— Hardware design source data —
++++++++
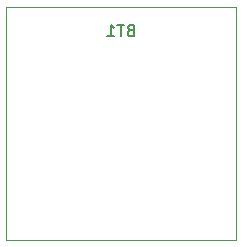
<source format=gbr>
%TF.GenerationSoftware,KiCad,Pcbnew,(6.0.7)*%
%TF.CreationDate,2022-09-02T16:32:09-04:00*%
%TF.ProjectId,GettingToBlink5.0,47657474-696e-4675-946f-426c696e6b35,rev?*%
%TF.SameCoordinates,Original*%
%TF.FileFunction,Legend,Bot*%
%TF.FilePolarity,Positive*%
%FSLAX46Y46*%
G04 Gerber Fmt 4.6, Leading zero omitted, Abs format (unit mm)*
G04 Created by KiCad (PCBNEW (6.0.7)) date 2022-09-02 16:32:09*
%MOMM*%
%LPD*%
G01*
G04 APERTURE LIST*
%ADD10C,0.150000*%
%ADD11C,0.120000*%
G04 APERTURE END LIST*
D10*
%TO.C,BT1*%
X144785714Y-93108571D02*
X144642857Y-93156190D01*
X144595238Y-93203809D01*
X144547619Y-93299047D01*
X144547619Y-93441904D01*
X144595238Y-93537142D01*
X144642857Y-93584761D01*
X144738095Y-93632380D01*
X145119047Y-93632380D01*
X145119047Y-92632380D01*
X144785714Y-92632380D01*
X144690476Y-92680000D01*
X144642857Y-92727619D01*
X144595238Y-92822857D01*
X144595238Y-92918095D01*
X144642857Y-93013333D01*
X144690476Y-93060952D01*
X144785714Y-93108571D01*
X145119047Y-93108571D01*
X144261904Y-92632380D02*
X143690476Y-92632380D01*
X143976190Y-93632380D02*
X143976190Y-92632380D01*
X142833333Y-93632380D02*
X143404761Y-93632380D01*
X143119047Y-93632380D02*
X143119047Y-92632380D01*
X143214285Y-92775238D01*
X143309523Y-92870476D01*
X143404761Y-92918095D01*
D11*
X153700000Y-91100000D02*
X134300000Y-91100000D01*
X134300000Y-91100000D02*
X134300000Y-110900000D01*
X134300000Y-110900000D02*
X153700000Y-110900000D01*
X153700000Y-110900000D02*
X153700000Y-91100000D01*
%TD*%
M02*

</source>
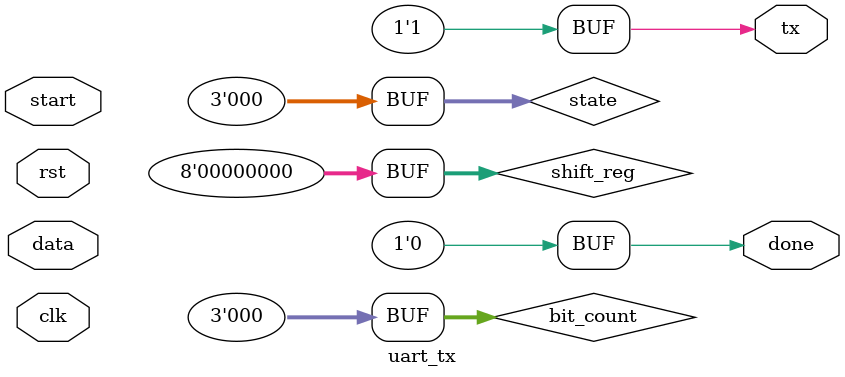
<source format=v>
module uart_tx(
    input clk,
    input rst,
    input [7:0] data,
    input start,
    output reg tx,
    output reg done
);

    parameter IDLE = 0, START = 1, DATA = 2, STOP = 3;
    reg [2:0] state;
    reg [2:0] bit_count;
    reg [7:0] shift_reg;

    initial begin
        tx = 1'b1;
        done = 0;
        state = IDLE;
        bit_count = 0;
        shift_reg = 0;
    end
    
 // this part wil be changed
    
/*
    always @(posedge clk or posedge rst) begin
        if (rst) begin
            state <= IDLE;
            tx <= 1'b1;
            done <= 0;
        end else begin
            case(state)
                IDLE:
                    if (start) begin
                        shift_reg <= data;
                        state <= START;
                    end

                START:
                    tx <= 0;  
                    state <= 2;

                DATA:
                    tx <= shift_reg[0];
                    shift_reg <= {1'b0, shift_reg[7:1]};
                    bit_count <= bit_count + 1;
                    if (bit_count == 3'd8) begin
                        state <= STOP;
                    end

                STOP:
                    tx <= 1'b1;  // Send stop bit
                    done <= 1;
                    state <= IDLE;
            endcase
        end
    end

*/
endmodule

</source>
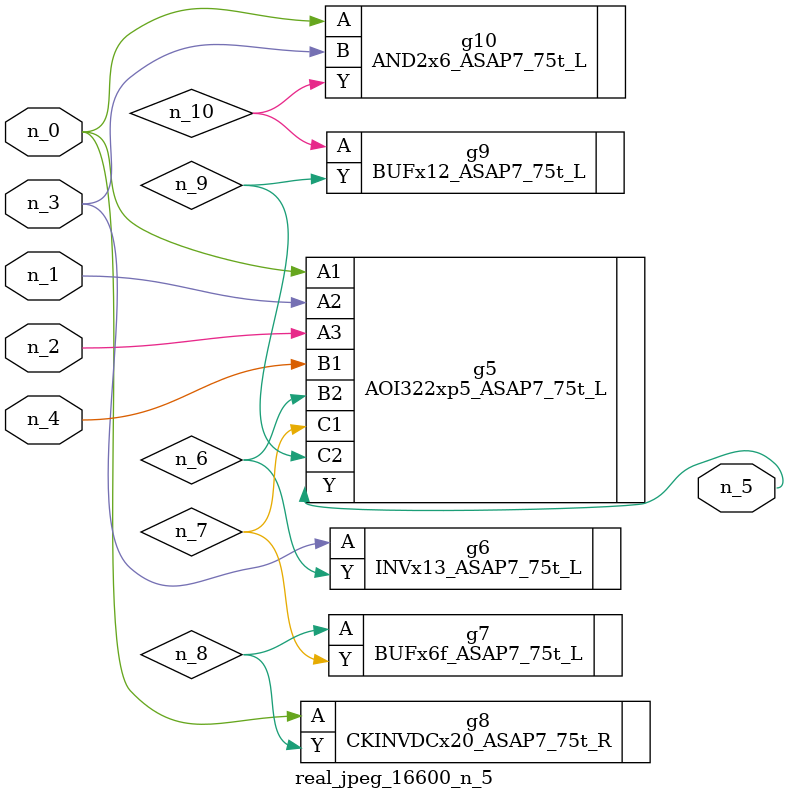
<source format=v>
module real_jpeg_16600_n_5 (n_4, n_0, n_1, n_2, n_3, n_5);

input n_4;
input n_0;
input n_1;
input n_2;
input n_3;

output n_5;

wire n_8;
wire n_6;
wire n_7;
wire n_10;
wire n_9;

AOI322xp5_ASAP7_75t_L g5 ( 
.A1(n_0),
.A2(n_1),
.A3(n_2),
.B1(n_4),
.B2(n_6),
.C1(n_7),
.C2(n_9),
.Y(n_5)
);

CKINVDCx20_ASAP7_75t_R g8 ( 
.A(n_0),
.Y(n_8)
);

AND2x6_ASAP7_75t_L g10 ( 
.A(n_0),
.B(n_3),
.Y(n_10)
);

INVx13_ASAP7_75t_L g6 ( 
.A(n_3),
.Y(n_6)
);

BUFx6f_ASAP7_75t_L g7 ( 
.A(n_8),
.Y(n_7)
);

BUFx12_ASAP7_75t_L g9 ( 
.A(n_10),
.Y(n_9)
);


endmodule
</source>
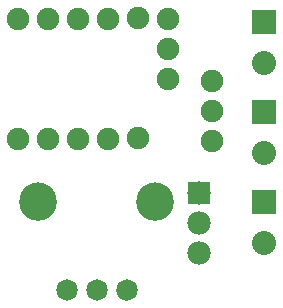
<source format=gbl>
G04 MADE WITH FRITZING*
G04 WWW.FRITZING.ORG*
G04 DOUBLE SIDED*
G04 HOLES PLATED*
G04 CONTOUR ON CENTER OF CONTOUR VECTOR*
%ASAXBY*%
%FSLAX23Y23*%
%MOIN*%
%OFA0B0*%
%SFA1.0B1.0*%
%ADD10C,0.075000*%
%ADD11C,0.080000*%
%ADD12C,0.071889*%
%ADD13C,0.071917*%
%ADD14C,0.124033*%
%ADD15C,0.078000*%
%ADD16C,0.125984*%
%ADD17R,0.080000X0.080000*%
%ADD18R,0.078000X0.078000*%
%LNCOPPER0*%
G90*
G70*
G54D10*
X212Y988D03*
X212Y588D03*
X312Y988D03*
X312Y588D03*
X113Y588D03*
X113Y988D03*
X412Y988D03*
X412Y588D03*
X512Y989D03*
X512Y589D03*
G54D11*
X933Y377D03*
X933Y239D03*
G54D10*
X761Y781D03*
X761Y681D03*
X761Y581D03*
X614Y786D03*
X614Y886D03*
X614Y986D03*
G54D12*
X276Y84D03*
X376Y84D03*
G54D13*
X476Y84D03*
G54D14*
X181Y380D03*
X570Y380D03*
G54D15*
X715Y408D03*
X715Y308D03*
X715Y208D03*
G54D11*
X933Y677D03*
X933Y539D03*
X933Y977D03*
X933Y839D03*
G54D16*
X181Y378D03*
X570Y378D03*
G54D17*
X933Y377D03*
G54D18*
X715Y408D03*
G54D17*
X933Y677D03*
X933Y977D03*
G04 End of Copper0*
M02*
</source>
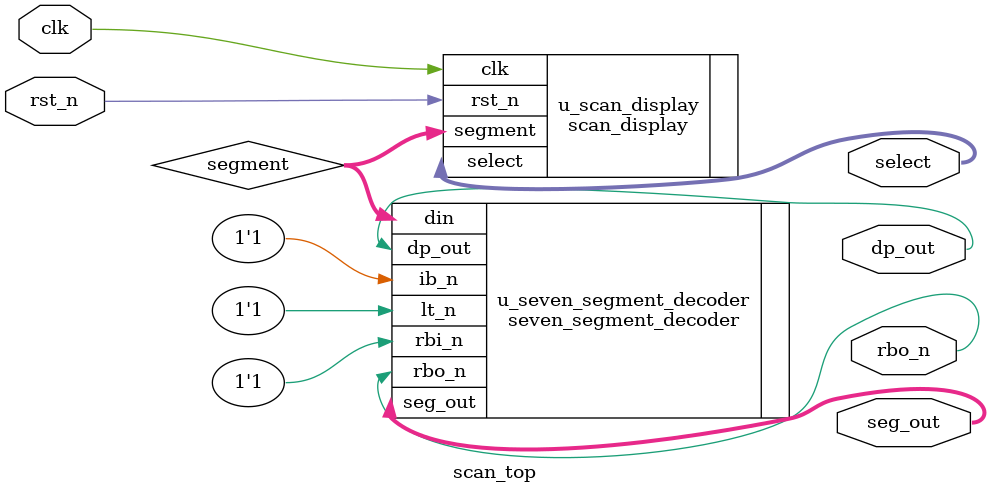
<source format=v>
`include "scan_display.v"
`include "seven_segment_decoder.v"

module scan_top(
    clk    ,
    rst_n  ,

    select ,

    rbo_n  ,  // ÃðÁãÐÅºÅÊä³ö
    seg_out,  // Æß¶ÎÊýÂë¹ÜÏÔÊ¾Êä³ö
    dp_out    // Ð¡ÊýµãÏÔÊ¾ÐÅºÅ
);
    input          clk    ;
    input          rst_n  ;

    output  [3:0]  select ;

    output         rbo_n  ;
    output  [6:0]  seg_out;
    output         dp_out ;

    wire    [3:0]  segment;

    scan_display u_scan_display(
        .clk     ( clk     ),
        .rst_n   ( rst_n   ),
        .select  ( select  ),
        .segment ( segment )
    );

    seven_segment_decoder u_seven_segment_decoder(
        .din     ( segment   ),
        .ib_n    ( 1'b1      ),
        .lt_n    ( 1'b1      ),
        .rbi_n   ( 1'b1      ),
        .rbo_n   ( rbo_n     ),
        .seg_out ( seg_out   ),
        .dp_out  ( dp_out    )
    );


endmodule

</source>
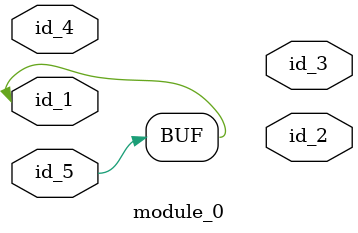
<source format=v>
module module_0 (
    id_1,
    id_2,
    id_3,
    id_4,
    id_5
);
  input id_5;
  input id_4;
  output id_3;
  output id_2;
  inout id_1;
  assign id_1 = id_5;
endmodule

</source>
++++++++
— BRIEF —
Look through the entries and copy every line in which the string "begin" appears.

— SOLUTION —
    initial begin
    always @(posedge clk or posedge rst) begin
        if (rst) begin
        end else begin
                    if (start) begin
                    if (bit_count == 3'd8) begin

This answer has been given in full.